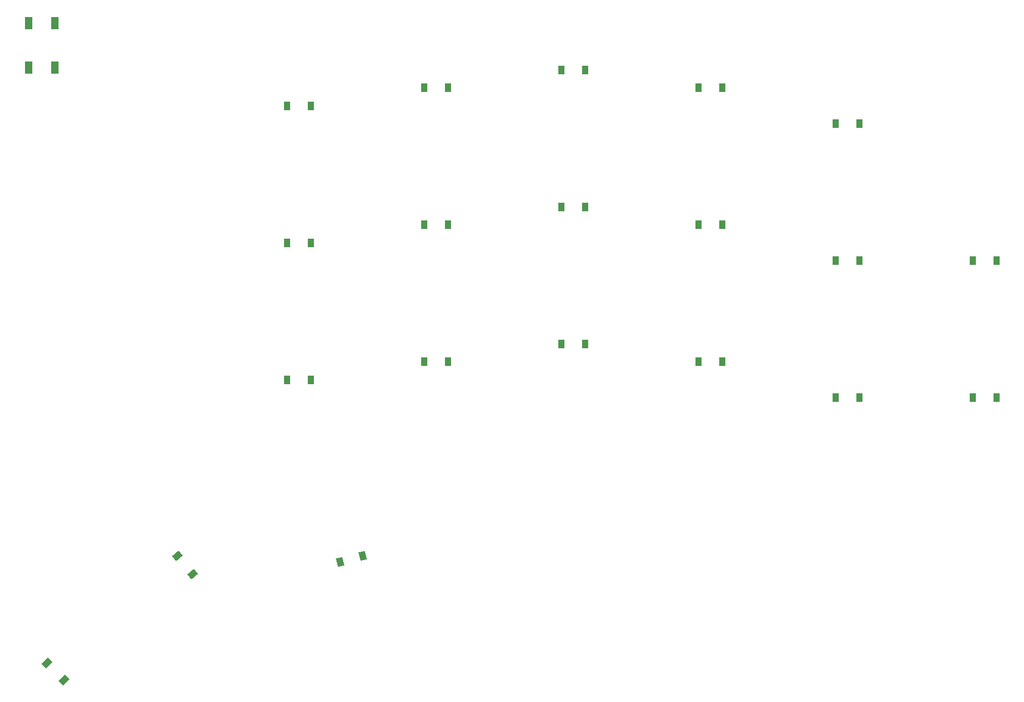
<source format=gbr>
%TF.GenerationSoftware,KiCad,Pcbnew,9.0.7*%
%TF.CreationDate,2026-02-08T22:38:48+02:00*%
%TF.ProjectId,juubo_right_unfinished,6a757562-6f5f-4726-9967-68745f756e66,v1.0.0*%
%TF.SameCoordinates,Original*%
%TF.FileFunction,Paste,Top*%
%TF.FilePolarity,Positive*%
%FSLAX46Y46*%
G04 Gerber Fmt 4.6, Leading zero omitted, Abs format (unit mm)*
G04 Created by KiCad (PCBNEW 9.0.7) date 2026-02-08 22:38:48*
%MOMM*%
%LPD*%
G01*
G04 APERTURE LIST*
G04 Aperture macros list*
%AMRotRect*
0 Rectangle, with rotation*
0 The origin of the aperture is its center*
0 $1 length*
0 $2 width*
0 $3 Rotation angle, in degrees counterclockwise*
0 Add horizontal line*
21,1,$1,$2,0,0,$3*%
G04 Aperture macros list end*
%ADD10R,1.100000X1.800000*%
%ADD11R,0.900000X1.200000*%
%ADD12RotRect,0.900000X1.200000X130.000000*%
%ADD13RotRect,0.900000X1.200000X135.000000*%
%ADD14RotRect,0.900000X1.200000X15.000000*%
G04 APERTURE END LIST*
D10*
%TO.C,B1*%
X135702500Y-107310000D03*
X135702500Y-113510000D03*
X132002500Y-107310000D03*
X132002500Y-113510000D03*
%TD*%
D11*
%TO.C,D9*%
X206030000Y-151900000D03*
X209330000Y-151900000D03*
%TD*%
%TO.C,D6*%
X225080000Y-154400000D03*
X228380000Y-154400000D03*
%TD*%
%TO.C,D4*%
X244130000Y-140350000D03*
X247430000Y-140350000D03*
%TD*%
%TO.C,D16*%
X167930000Y-137850000D03*
X171230000Y-137850000D03*
%TD*%
%TO.C,D15*%
X167930000Y-156900000D03*
X171230000Y-156900000D03*
%TD*%
%TO.C,D13*%
X186980000Y-135350000D03*
X190280000Y-135350000D03*
%TD*%
%TO.C,D2*%
X263180000Y-140350000D03*
X266480000Y-140350000D03*
%TD*%
%TO.C,D7*%
X225080000Y-135350000D03*
X228380000Y-135350000D03*
%TD*%
%TO.C,D10*%
X206030000Y-132850000D03*
X209330000Y-132850000D03*
%TD*%
%TO.C,D3*%
X244130000Y-159400000D03*
X247430000Y-159400000D03*
%TD*%
%TO.C,D8*%
X225080000Y-116300000D03*
X228380000Y-116300000D03*
%TD*%
D12*
%TO.C,D19*%
X154860167Y-183932942D03*
X152738967Y-181404996D03*
%TD*%
D11*
%TO.C,D1*%
X263180000Y-159400000D03*
X266480000Y-159400000D03*
%TD*%
%TO.C,D17*%
X167930000Y-118800000D03*
X171230000Y-118800000D03*
%TD*%
%TO.C,D12*%
X186980000Y-154400000D03*
X190280000Y-154400000D03*
%TD*%
D13*
%TO.C,D20*%
X136927056Y-198621498D03*
X134593604Y-196288046D03*
%TD*%
D11*
%TO.C,D11*%
X206030000Y-113800000D03*
X209330000Y-113800000D03*
%TD*%
%TO.C,D14*%
X186980000Y-116300000D03*
X190280000Y-116300000D03*
%TD*%
%TO.C,D5*%
X244130000Y-121300000D03*
X247430000Y-121300000D03*
%TD*%
D14*
%TO.C,D18*%
X175280317Y-182206679D03*
X178467873Y-181352579D03*
%TD*%
M02*

</source>
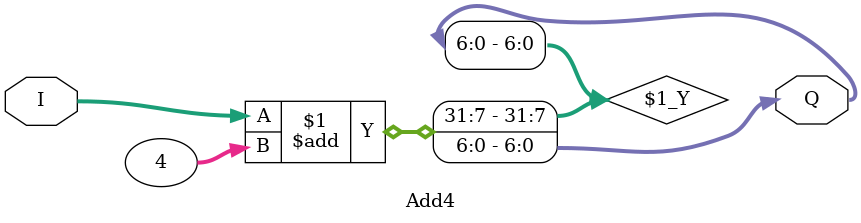
<source format=v>
module Add4(Q, I);
   parameter number = 7;
   input [number-1:0] I;
   output [number-1:0] Q;
   assign Q = I + 4;
endmodule // Add4

</source>
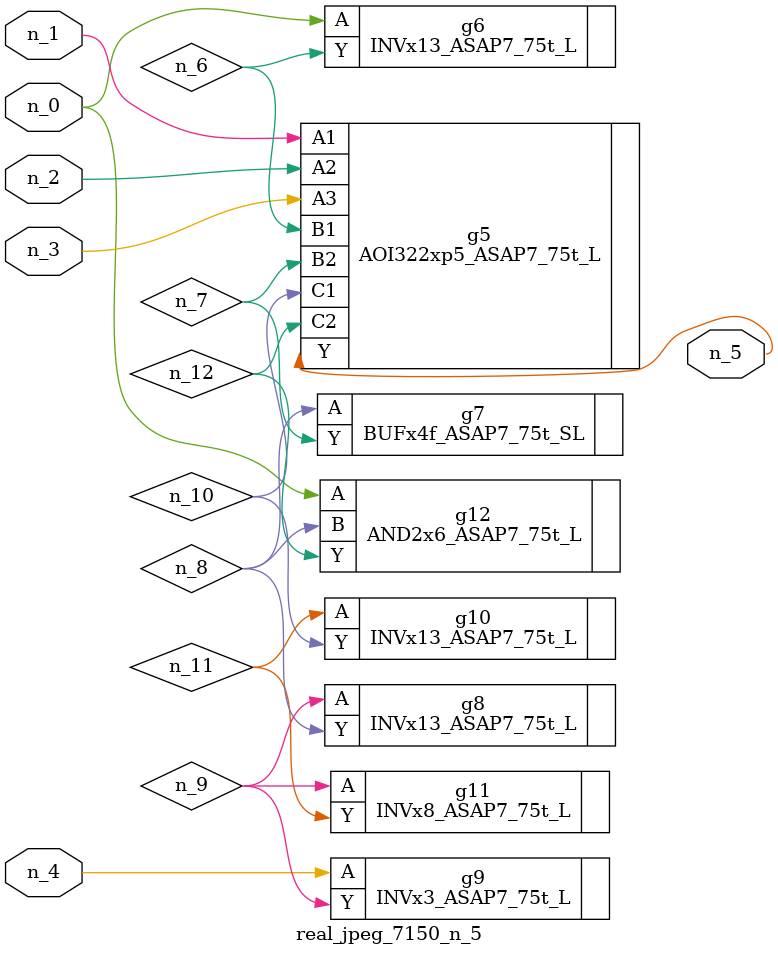
<source format=v>
module real_jpeg_7150_n_5 (n_4, n_0, n_1, n_2, n_3, n_5);

input n_4;
input n_0;
input n_1;
input n_2;
input n_3;

output n_5;

wire n_12;
wire n_8;
wire n_11;
wire n_6;
wire n_7;
wire n_10;
wire n_9;

INVx13_ASAP7_75t_L g6 ( 
.A(n_0),
.Y(n_6)
);

AND2x6_ASAP7_75t_L g12 ( 
.A(n_0),
.B(n_8),
.Y(n_12)
);

AOI322xp5_ASAP7_75t_L g5 ( 
.A1(n_1),
.A2(n_2),
.A3(n_3),
.B1(n_6),
.B2(n_7),
.C1(n_10),
.C2(n_12),
.Y(n_5)
);

INVx3_ASAP7_75t_L g9 ( 
.A(n_4),
.Y(n_9)
);

BUFx4f_ASAP7_75t_SL g7 ( 
.A(n_8),
.Y(n_7)
);

INVx13_ASAP7_75t_L g8 ( 
.A(n_9),
.Y(n_8)
);

INVx8_ASAP7_75t_L g11 ( 
.A(n_9),
.Y(n_11)
);

INVx13_ASAP7_75t_L g10 ( 
.A(n_11),
.Y(n_10)
);


endmodule
</source>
******************************
▶ **What you should do**
Would you retype the listing above exactly, omitting its pictures?

▶ **Exercise response**
<source format=gbr>
%TF.GenerationSoftware,KiCad,Pcbnew,9.0.7*%
%TF.CreationDate,2026-02-08T22:38:48+02:00*%
%TF.ProjectId,juubo_right_unfinished,6a757562-6f5f-4726-9967-68745f756e66,v1.0.0*%
%TF.SameCoordinates,Original*%
%TF.FileFunction,Paste,Top*%
%TF.FilePolarity,Positive*%
%FSLAX46Y46*%
G04 Gerber Fmt 4.6, Leading zero omitted, Abs format (unit mm)*
G04 Created by KiCad (PCBNEW 9.0.7) date 2026-02-08 22:38:48*
%MOMM*%
%LPD*%
G01*
G04 APERTURE LIST*
G04 Aperture macros list*
%AMRotRect*
0 Rectangle, with rotation*
0 The origin of the aperture is its center*
0 $1 length*
0 $2 width*
0 $3 Rotation angle, in degrees counterclockwise*
0 Add horizontal line*
21,1,$1,$2,0,0,$3*%
G04 Aperture macros list end*
%ADD10R,1.100000X1.800000*%
%ADD11R,0.900000X1.200000*%
%ADD12RotRect,0.900000X1.200000X130.000000*%
%ADD13RotRect,0.900000X1.200000X135.000000*%
%ADD14RotRect,0.900000X1.200000X15.000000*%
G04 APERTURE END LIST*
D10*
%TO.C,B1*%
X135702500Y-107310000D03*
X135702500Y-113510000D03*
X132002500Y-107310000D03*
X132002500Y-113510000D03*
%TD*%
D11*
%TO.C,D9*%
X206030000Y-151900000D03*
X209330000Y-151900000D03*
%TD*%
%TO.C,D6*%
X225080000Y-154400000D03*
X228380000Y-154400000D03*
%TD*%
%TO.C,D4*%
X244130000Y-140350000D03*
X247430000Y-140350000D03*
%TD*%
%TO.C,D16*%
X167930000Y-137850000D03*
X171230000Y-137850000D03*
%TD*%
%TO.C,D15*%
X167930000Y-156900000D03*
X171230000Y-156900000D03*
%TD*%
%TO.C,D13*%
X186980000Y-135350000D03*
X190280000Y-135350000D03*
%TD*%
%TO.C,D2*%
X263180000Y-140350000D03*
X266480000Y-140350000D03*
%TD*%
%TO.C,D7*%
X225080000Y-135350000D03*
X228380000Y-135350000D03*
%TD*%
%TO.C,D10*%
X206030000Y-132850000D03*
X209330000Y-132850000D03*
%TD*%
%TO.C,D3*%
X244130000Y-159400000D03*
X247430000Y-159400000D03*
%TD*%
%TO.C,D8*%
X225080000Y-116300000D03*
X228380000Y-116300000D03*
%TD*%
D12*
%TO.C,D19*%
X154860167Y-183932942D03*
X152738967Y-181404996D03*
%TD*%
D11*
%TO.C,D1*%
X263180000Y-159400000D03*
X266480000Y-159400000D03*
%TD*%
%TO.C,D17*%
X167930000Y-118800000D03*
X171230000Y-118800000D03*
%TD*%
%TO.C,D12*%
X186980000Y-154400000D03*
X190280000Y-154400000D03*
%TD*%
D13*
%TO.C,D20*%
X136927056Y-198621498D03*
X134593604Y-196288046D03*
%TD*%
D11*
%TO.C,D11*%
X206030000Y-113800000D03*
X209330000Y-113800000D03*
%TD*%
%TO.C,D14*%
X186980000Y-116300000D03*
X190280000Y-116300000D03*
%TD*%
%TO.C,D5*%
X244130000Y-121300000D03*
X247430000Y-121300000D03*
%TD*%
D14*
%TO.C,D18*%
X175280317Y-182206679D03*
X178467873Y-181352579D03*
%TD*%
M02*

</source>
<source format=v>
module Add4(Q, I);
   parameter number = 7;
   input [number-1:0] I;
   output [number-1:0] Q;
   assign Q = I + 4;
endmodule // Add4

</source>
<source format=v>
module real_jpeg_7150_n_5 (n_4, n_0, n_1, n_2, n_3, n_5);

input n_4;
input n_0;
input n_1;
input n_2;
input n_3;

output n_5;

wire n_12;
wire n_8;
wire n_11;
wire n_6;
wire n_7;
wire n_10;
wire n_9;

INVx13_ASAP7_75t_L g6 ( 
.A(n_0),
.Y(n_6)
);

AND2x6_ASAP7_75t_L g12 ( 
.A(n_0),
.B(n_8),
.Y(n_12)
);

AOI322xp5_ASAP7_75t_L g5 ( 
.A1(n_1),
.A2(n_2),
.A3(n_3),
.B1(n_6),
.B2(n_7),
.C1(n_10),
.C2(n_12),
.Y(n_5)
);

INVx3_ASAP7_75t_L g9 ( 
.A(n_4),
.Y(n_9)
);

BUFx4f_ASAP7_75t_SL g7 ( 
.A(n_8),
.Y(n_7)
);

INVx13_ASAP7_75t_L g8 ( 
.A(n_9),
.Y(n_8)
);

INVx8_ASAP7_75t_L g11 ( 
.A(n_9),
.Y(n_11)
);

INVx13_ASAP7_75t_L g10 ( 
.A(n_11),
.Y(n_10)
);


endmodule
</source>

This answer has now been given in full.